**WHAT YOU SHOULD DO**
Pictures in the entries below are excluded; copy only the lines from the one containing "focal_mm: 4.6" to the one containing "f_number: 1.8", both included.
Segment Start: PROVIDED DATA
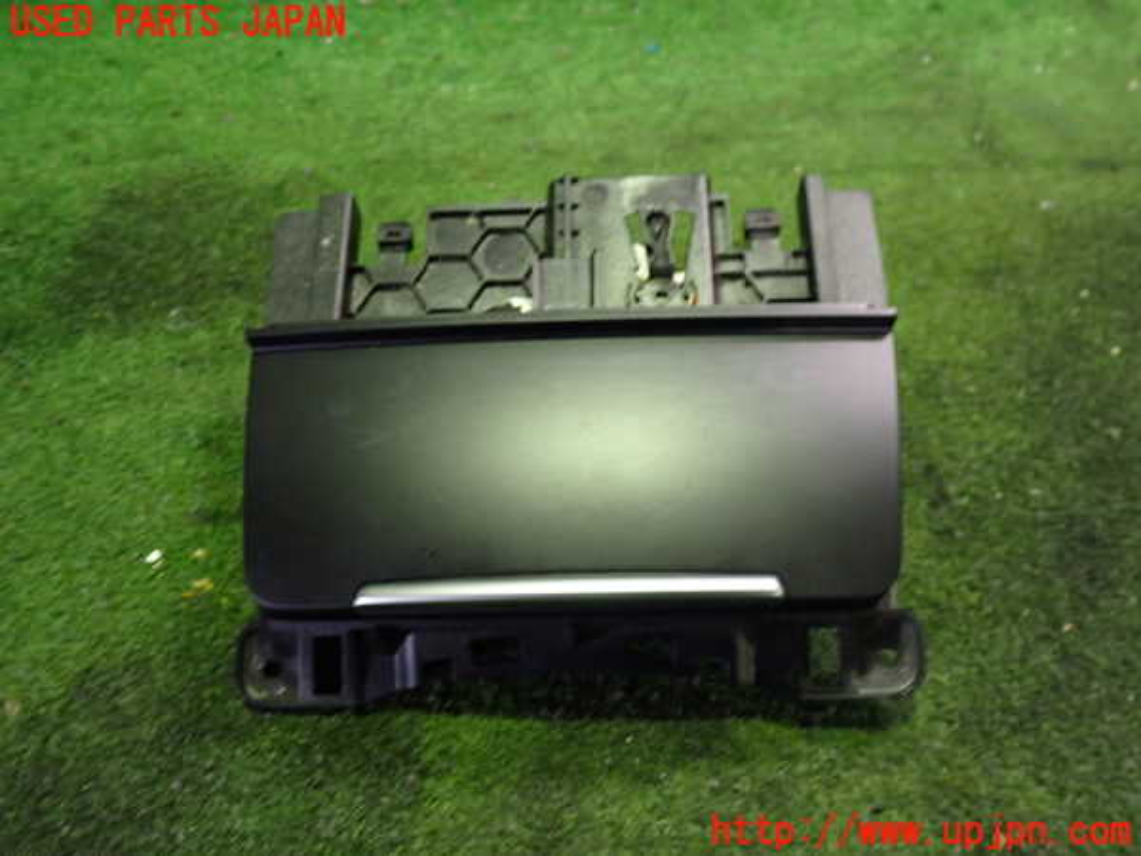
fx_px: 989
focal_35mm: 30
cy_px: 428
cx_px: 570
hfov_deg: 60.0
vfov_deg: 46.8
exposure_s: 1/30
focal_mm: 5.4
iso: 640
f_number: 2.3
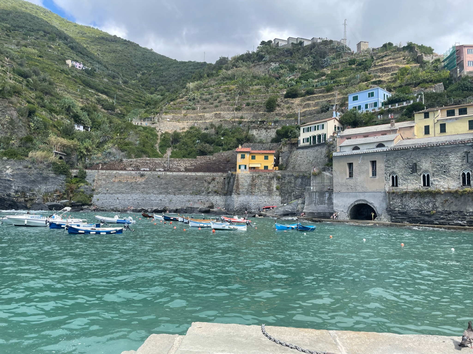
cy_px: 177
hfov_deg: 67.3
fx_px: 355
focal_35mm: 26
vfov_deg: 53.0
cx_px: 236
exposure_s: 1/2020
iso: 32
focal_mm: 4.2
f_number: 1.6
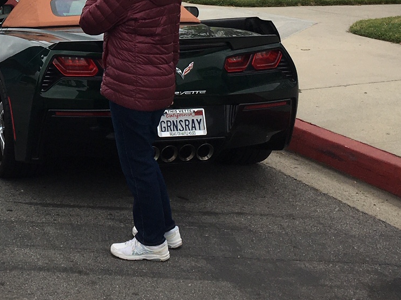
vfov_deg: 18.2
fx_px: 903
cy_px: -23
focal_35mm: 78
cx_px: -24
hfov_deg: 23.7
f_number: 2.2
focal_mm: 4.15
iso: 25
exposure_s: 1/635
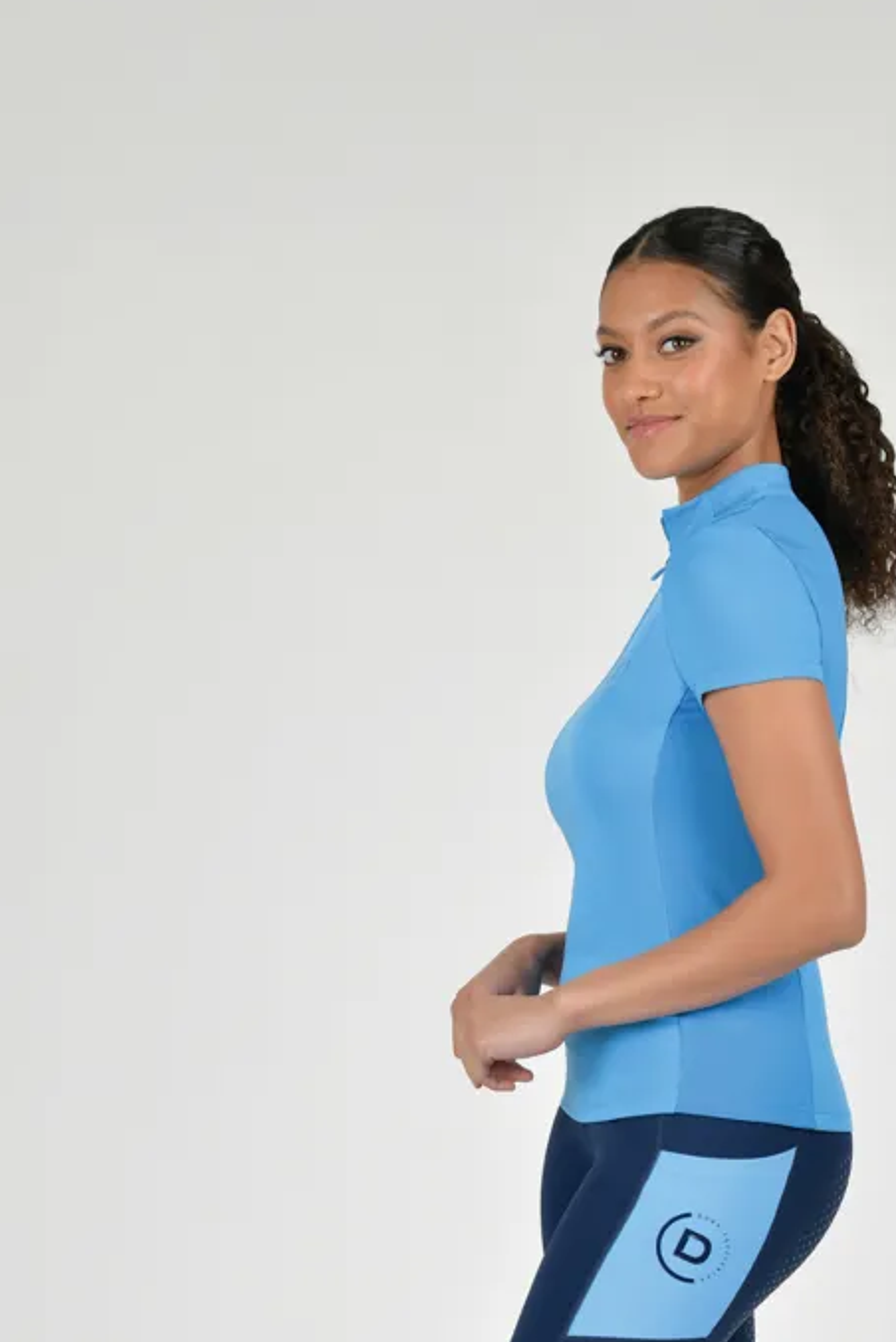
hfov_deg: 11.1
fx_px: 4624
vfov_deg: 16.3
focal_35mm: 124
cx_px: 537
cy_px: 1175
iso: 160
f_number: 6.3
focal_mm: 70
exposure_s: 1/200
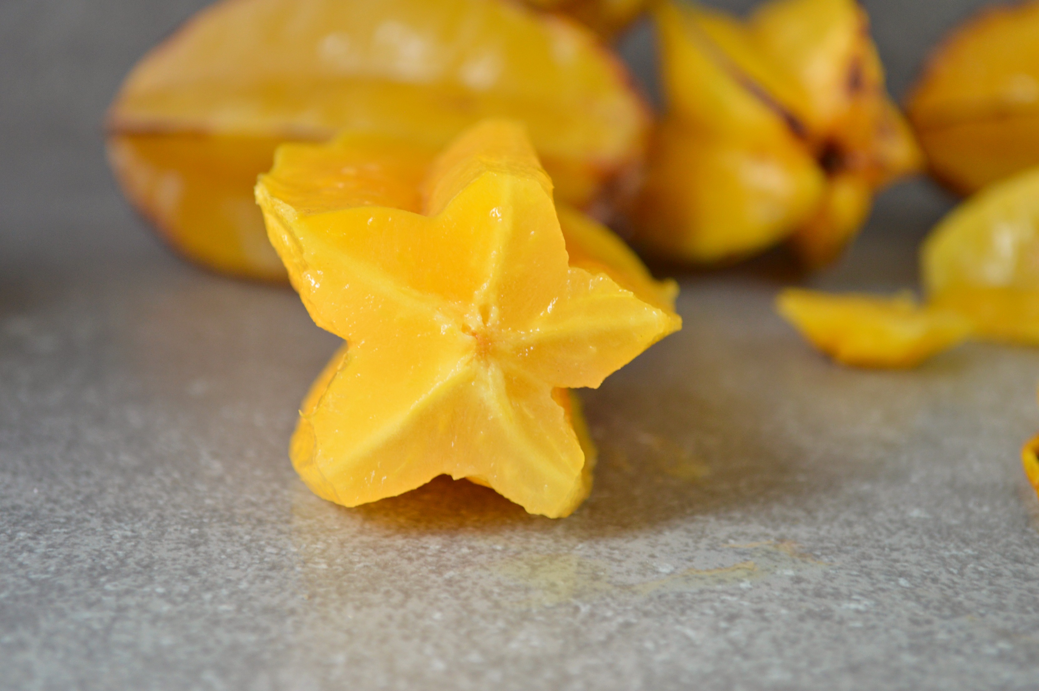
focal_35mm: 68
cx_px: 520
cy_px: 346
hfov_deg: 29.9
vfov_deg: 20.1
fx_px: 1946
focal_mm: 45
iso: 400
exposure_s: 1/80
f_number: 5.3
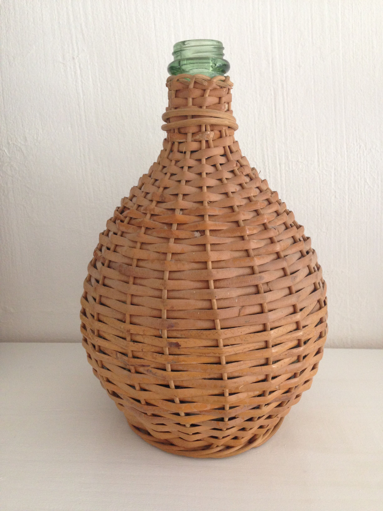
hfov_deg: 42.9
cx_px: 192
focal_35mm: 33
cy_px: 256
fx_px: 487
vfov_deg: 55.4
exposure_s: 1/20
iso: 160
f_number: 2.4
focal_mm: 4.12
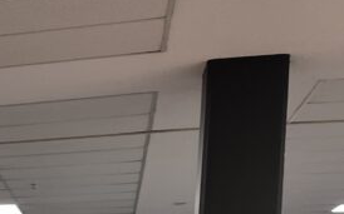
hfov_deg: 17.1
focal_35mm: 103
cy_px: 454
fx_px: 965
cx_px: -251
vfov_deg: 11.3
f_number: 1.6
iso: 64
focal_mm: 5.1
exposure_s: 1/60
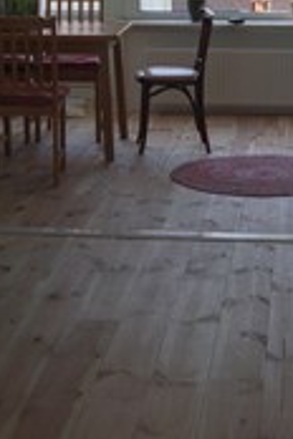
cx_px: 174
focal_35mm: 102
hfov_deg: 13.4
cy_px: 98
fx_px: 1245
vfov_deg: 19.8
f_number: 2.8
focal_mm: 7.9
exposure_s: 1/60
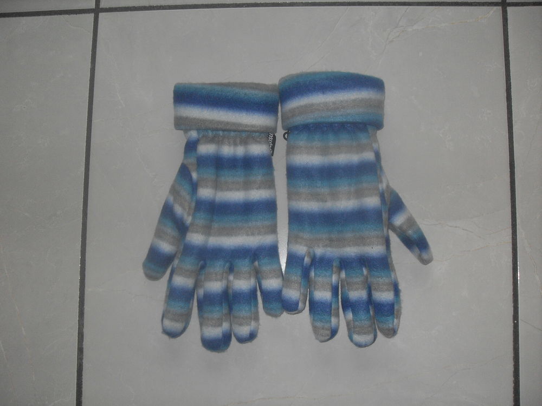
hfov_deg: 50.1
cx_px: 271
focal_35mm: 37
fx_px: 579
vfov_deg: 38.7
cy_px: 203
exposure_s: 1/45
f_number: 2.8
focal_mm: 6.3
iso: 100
Segment End: PROVIDED DATA
Segment Start: PROVIDED DATA
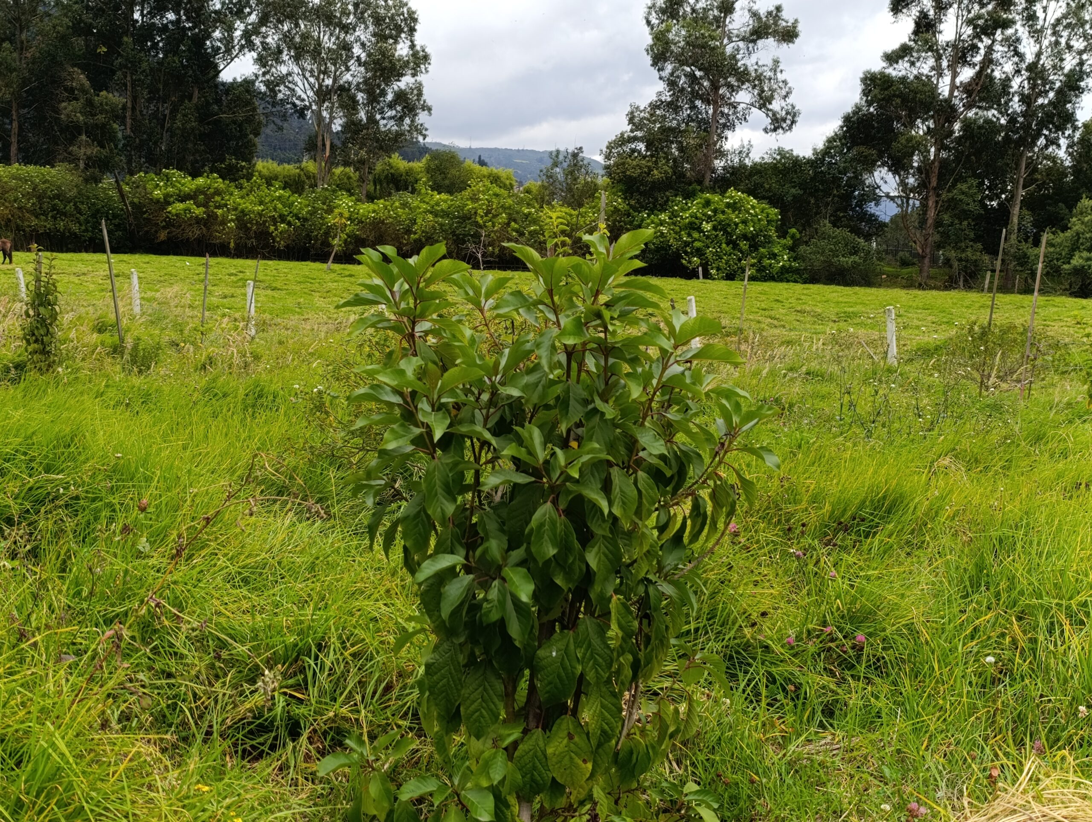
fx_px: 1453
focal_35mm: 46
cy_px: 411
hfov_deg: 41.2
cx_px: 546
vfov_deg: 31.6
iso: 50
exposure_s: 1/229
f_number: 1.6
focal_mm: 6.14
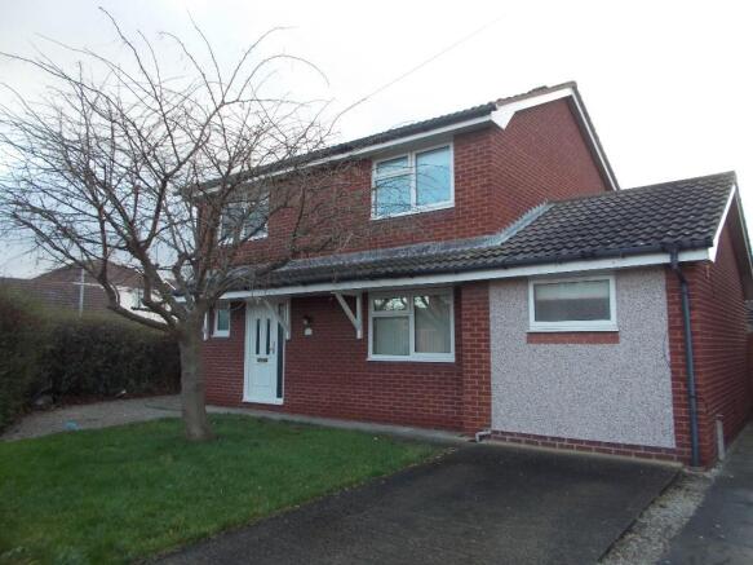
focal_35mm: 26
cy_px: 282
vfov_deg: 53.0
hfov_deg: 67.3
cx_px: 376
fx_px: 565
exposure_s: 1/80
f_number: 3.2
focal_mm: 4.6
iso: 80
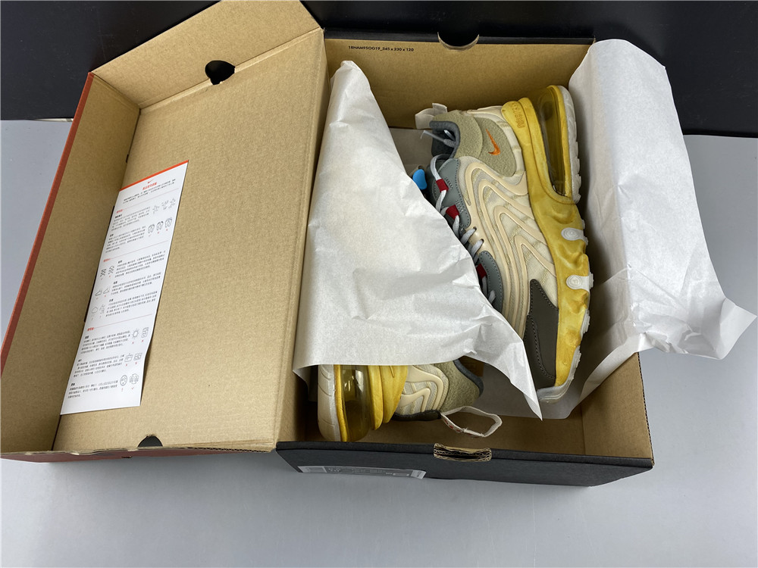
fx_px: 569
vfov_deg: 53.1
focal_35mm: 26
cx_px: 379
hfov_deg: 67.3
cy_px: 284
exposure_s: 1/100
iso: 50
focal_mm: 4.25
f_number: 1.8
Segment End: PROVIDED DATA
**ANSWER BOX**
focal_mm: 4.6
iso: 80
fx_px: 569
vfov_deg: 53.1
focal_35mm: 26
cx_px: 379
hfov_deg: 67.3
cy_px: 284
exposure_s: 1/100
iso: 50
focal_mm: 4.25
f_number: 1.8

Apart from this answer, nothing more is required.